Of course, no part of this saga took place without emotional turmoil. I felt totally out of my depth. One day in Dakar, I confessed my turmoil to my teaching assistant, a gentle-voiced and pragmatic lady named Brooke. She saw the tears start to well up, and she said, “Let’s take a walk.”
Remember my mad dashes across the busy highway to class? Well, on either side of the highway were staircases leading to nowhere. They had started to build a bridge for pedestrians to cross the highway, but had abandoned the project halfway through, when corruption drained all the money from the budget. Brooke led me to the top of one of the staircases; under cover of the highway noise, a nice private place to talk and cry it out.
After I was finished, she took me to the corner store, and bought me an ice cream bar. In retrospect, that was the best (only?) thing she possibly could have done. I calmed down. I ate my ice cream bar.
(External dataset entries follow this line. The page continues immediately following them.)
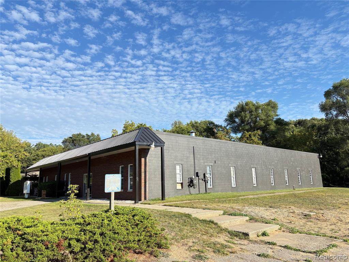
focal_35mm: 26
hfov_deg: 67.3
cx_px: 174
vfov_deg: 53.1
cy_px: 131
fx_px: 262
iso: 50
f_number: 1.6
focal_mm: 5.96
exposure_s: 1/1175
So when I read hysterical essays on the evils of “voluntourism,” sometimes I think, “Gee, I wish I could buy the person who wrote this an ice cream bar.” Because yes, it’s all true. Foreigners really do suck at solving other country’s problems. You shouldn’t do volunteer work without considering the context of patriarchy, white supremacy, and wealth inequality. But good lord, stop taking yourself so seriously. You are no more the white destroyer of the world than you are the white savior of it.
Ultimately, going to Senegal was the best thing that ever happened to me. Not because I made a huge difference and saved the world. Not because I learned the secret to ecovillage world domination. But because going there taught me I wasn’t perfect, and never would be.
I came home knowing how to laugh at myself, and it’s made life generally more bearable. For me, and probably also for the nice folks who have to put up with me.